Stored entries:
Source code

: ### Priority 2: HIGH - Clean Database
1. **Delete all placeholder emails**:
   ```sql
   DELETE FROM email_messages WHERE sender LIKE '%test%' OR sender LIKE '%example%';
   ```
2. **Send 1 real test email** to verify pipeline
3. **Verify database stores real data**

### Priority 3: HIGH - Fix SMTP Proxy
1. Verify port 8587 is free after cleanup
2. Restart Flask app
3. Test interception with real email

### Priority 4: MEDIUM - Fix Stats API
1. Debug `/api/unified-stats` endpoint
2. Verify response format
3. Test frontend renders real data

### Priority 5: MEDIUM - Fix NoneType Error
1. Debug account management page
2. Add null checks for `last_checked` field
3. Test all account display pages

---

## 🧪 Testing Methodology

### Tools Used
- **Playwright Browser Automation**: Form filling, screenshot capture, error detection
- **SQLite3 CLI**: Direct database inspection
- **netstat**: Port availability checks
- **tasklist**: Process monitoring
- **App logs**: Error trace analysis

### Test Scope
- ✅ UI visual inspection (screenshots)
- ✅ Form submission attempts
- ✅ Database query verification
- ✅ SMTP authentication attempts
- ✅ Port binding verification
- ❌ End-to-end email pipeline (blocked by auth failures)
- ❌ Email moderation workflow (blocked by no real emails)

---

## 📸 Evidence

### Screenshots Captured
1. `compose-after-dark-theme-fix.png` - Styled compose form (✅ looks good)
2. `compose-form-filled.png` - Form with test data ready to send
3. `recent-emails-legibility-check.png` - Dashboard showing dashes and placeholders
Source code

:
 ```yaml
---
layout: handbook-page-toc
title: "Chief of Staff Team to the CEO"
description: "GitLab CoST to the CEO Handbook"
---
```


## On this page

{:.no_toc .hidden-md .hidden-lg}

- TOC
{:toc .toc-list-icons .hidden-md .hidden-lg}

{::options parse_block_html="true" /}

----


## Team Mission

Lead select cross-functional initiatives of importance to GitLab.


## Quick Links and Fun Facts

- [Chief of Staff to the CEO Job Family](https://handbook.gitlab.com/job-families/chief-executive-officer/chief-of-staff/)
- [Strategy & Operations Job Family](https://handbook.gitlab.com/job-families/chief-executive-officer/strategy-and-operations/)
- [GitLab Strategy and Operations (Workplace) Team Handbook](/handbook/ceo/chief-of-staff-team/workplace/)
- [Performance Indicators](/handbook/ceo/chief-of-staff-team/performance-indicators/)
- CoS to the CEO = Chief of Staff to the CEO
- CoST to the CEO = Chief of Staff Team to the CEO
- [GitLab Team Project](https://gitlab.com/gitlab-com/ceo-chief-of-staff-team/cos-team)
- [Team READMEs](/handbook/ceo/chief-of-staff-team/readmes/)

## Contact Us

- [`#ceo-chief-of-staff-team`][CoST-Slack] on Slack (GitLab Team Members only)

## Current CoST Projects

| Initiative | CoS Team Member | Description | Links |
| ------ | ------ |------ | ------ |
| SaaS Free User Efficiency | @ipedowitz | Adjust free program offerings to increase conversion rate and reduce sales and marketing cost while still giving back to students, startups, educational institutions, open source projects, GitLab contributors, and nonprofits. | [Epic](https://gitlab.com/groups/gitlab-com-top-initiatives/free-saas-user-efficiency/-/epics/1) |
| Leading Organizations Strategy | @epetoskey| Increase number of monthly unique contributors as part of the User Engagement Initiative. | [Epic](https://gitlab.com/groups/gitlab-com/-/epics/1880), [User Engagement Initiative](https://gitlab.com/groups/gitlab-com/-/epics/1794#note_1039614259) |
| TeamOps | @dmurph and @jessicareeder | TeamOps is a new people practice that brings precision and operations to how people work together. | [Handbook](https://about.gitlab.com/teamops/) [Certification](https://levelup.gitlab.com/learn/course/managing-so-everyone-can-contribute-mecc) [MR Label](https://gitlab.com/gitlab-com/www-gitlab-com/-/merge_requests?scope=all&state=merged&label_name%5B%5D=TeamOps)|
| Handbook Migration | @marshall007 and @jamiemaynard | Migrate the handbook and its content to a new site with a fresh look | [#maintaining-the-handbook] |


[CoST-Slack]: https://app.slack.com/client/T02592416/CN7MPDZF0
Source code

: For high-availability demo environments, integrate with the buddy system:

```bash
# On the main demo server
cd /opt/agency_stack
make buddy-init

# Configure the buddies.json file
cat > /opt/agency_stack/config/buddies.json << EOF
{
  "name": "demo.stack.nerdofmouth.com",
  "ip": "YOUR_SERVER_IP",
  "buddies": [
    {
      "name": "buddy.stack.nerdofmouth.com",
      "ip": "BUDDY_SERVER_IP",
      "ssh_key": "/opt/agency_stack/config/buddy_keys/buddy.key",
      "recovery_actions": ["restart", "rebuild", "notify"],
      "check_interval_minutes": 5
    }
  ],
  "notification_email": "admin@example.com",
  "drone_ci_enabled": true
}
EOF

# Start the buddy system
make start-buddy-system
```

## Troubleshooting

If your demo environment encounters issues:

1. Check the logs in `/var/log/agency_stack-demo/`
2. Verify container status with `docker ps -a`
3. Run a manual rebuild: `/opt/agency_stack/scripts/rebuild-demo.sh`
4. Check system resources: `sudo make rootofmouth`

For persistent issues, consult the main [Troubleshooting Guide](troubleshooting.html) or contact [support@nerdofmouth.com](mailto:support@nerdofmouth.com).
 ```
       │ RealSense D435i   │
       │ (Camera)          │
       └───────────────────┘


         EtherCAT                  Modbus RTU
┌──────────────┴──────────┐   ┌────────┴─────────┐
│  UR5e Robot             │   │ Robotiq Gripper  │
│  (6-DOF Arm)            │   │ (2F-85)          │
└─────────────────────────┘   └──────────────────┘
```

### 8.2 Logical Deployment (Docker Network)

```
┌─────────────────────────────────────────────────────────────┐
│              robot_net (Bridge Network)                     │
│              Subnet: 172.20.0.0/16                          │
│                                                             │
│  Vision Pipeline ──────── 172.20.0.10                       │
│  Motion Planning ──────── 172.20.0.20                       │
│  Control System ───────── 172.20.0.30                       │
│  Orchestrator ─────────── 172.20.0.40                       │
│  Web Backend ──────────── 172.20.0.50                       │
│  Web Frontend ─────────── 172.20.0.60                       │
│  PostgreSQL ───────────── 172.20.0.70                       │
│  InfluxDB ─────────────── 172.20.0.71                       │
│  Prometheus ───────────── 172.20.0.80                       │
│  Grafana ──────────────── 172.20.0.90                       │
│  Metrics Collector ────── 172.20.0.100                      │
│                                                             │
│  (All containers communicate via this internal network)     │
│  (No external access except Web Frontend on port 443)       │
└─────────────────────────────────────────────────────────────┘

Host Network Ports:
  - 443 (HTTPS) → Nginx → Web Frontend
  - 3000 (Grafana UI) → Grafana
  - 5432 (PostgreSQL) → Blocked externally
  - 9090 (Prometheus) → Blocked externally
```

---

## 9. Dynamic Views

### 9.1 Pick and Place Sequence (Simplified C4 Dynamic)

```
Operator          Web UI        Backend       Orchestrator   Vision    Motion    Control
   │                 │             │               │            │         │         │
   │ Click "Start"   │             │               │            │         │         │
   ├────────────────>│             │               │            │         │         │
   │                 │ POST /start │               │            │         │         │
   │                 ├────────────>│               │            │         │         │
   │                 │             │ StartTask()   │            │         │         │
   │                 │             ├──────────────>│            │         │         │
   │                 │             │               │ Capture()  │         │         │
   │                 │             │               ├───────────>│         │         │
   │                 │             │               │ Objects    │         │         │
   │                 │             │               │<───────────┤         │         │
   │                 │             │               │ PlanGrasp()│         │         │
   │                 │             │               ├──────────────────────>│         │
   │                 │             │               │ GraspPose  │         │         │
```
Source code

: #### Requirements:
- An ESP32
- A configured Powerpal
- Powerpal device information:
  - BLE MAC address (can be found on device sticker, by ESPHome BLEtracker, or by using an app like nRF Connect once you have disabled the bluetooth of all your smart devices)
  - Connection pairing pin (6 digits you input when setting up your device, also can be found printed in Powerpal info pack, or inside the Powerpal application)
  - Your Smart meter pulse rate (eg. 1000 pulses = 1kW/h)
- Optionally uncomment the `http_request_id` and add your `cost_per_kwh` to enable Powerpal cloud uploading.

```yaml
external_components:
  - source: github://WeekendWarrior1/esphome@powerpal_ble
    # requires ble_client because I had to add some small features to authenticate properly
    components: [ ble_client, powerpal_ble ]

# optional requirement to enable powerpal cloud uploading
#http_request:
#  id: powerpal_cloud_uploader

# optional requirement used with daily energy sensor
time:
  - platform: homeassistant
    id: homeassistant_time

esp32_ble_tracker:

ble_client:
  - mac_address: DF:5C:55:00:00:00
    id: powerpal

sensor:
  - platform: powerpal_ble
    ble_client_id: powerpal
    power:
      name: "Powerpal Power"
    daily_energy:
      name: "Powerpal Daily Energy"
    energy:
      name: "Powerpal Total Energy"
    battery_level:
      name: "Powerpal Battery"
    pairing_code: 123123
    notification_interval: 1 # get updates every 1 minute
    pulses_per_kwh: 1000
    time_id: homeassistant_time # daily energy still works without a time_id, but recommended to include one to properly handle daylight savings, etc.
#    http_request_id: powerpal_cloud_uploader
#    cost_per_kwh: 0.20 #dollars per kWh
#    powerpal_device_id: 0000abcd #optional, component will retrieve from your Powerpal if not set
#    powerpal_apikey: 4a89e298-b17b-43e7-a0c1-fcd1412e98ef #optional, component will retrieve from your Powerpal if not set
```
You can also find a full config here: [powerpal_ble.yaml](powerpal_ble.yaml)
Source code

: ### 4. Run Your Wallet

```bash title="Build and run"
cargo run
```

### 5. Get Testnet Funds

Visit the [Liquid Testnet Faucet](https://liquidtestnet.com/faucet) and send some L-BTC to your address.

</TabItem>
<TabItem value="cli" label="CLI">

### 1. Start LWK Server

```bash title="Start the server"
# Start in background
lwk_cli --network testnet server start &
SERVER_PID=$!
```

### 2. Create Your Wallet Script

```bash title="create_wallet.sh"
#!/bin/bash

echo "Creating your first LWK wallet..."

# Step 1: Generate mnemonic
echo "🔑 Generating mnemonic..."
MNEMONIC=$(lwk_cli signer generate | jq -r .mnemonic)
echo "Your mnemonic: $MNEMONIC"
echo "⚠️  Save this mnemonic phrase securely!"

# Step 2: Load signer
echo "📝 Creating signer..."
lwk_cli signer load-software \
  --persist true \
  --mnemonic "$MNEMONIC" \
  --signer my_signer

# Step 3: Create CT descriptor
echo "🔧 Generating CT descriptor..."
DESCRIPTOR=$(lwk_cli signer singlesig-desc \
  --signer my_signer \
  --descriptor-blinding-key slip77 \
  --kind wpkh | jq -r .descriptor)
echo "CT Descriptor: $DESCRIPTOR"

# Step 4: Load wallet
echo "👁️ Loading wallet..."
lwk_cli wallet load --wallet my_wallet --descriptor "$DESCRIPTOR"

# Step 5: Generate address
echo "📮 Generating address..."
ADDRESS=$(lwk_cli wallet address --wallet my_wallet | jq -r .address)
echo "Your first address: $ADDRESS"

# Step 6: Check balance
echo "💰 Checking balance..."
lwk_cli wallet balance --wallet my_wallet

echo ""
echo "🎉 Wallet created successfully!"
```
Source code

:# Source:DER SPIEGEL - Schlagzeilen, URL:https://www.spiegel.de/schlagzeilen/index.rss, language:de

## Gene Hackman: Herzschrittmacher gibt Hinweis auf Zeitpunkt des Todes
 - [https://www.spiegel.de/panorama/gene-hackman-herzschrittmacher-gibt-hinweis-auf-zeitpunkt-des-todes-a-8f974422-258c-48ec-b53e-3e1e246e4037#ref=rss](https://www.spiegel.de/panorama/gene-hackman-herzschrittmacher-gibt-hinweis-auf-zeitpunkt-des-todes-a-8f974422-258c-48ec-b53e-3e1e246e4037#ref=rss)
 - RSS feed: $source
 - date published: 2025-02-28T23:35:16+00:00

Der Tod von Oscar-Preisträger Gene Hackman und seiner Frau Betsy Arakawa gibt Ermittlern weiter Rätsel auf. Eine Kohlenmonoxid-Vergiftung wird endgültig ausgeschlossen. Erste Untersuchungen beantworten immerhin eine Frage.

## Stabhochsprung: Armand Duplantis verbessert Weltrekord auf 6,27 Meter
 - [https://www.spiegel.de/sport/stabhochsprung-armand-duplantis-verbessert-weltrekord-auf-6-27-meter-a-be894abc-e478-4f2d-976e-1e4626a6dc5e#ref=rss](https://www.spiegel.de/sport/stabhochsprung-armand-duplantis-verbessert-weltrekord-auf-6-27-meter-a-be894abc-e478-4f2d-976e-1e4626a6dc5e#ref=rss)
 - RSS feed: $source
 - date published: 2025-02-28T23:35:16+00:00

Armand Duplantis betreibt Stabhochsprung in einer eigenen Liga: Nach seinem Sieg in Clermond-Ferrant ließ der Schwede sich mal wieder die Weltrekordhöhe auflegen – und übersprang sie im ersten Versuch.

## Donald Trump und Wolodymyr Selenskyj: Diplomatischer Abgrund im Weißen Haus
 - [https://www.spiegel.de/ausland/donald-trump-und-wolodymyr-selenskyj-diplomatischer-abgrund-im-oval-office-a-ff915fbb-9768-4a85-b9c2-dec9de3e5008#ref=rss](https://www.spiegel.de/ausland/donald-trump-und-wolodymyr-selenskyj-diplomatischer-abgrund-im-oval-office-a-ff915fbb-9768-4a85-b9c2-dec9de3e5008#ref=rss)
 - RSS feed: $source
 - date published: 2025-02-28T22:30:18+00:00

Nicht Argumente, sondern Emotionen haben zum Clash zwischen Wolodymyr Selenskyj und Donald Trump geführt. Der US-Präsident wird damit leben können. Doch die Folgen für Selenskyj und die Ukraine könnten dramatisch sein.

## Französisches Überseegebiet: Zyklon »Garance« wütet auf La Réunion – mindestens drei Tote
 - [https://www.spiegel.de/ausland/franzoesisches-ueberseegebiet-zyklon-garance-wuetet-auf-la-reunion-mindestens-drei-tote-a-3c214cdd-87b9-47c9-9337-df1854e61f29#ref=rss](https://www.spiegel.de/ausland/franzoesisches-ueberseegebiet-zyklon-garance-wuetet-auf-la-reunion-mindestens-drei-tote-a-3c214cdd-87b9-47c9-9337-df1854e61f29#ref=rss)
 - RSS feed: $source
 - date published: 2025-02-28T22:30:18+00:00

* Exercise prompt: After locating the line with "- [Chief of" above, return that line and every later line through the one with "## Contact Us", word for word and with nothing else.

* Task response:
- [Chief of Staff to the CEO Job Family](https://handbook.gitlab.com/job-families/chief-executive-officer/chief-of-staff/)
- [Strategy & Operations Job Family](https://handbook.gitlab.com/job-families/chief-executive-officer/strategy-and-operations/)
- [GitLab Strategy and Operations (Workplace) Team Handbook](/handbook/ceo/chief-of-staff-team/workplace/)
- [Performance Indicators](/handbook/ceo/chief-of-staff-team/performance-indicators/)
- CoS to the CEO = Chief of Staff to the CEO
- CoST to the CEO = Chief of Staff Team to the CEO
- [GitLab Team Project](https://gitlab.com/gitlab-com/ceo-chief-of-staff-team/cos-team)
- [Team READMEs](/handbook/ceo/chief-of-staff-team/readmes/)

## Contact Us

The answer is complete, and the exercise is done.